• _WORK TASK_:
Copy all lines of the listing that include the string "this".

• _THE INPUT_:
• • •
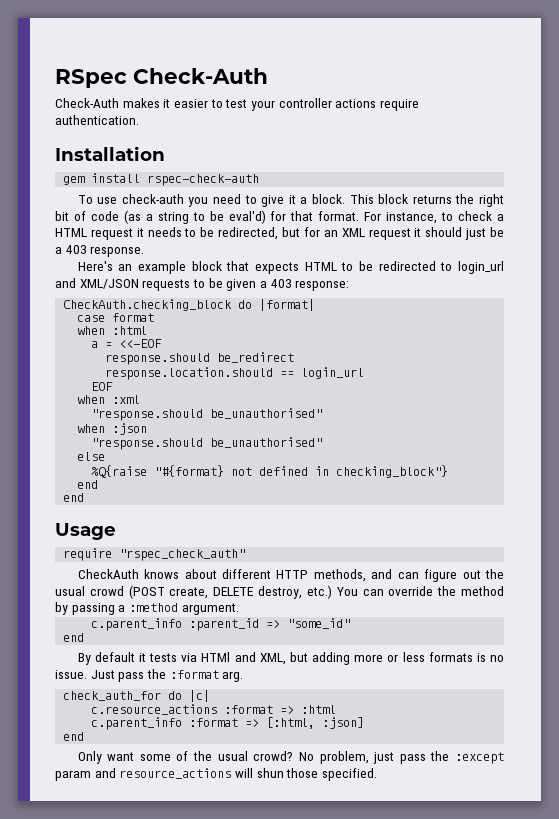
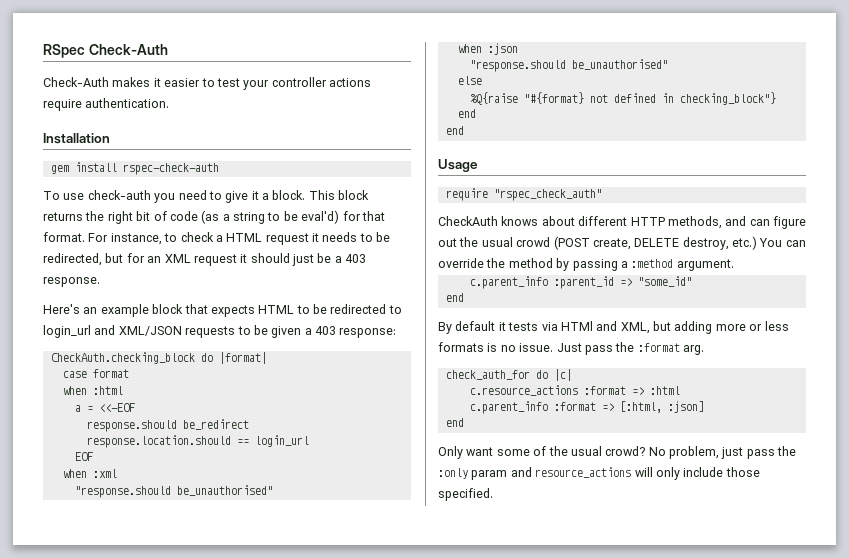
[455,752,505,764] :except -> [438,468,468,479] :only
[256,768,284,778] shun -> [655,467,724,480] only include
• • •
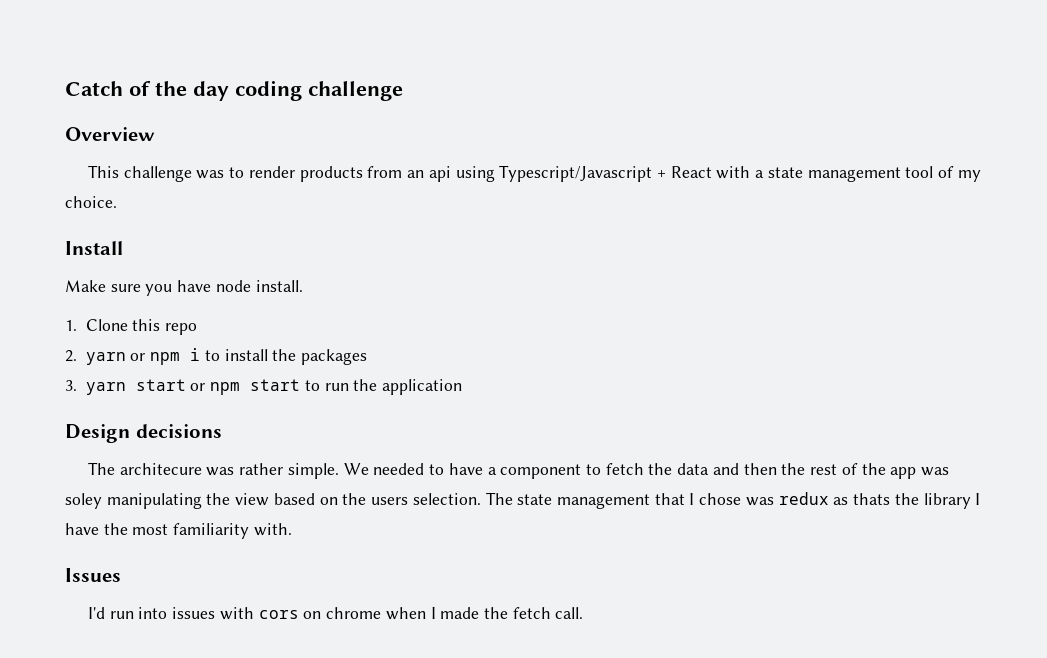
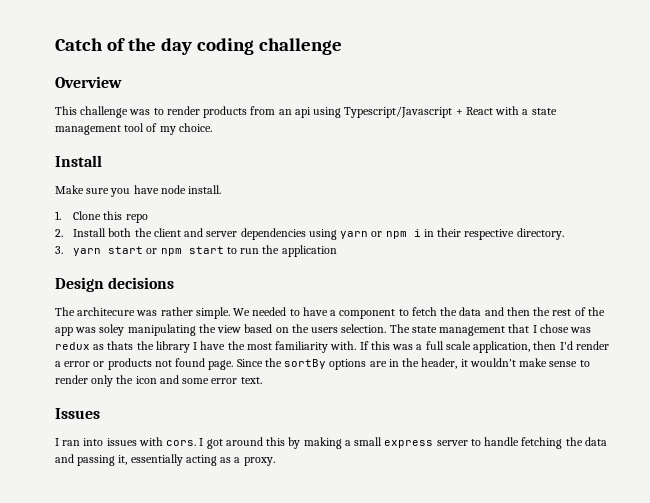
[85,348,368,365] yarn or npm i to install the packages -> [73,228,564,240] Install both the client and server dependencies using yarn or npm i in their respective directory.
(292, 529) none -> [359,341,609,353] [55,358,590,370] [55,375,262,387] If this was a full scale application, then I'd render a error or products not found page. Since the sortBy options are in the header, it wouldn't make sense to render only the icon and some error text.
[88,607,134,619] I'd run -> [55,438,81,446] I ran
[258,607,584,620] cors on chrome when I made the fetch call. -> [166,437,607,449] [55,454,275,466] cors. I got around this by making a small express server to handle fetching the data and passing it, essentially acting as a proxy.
• • •
• _RESPONSE TO THE TASK_:
(292, 529) none -> [359,341,609,353] [55,358,590,370] [55,375,262,387] If this was a full scale application, then I'd render a error or products not found page. Since the sortBy options are in the header, it wouldn't make sense to render only the icon and some error text.
[258,607,584,620] cors on chrome when I made the fetch call. -> [166,437,607,449] [55,454,275,466] cors. I got around this by making a small express server to handle fetching the data and passing it, essentially acting as a proxy.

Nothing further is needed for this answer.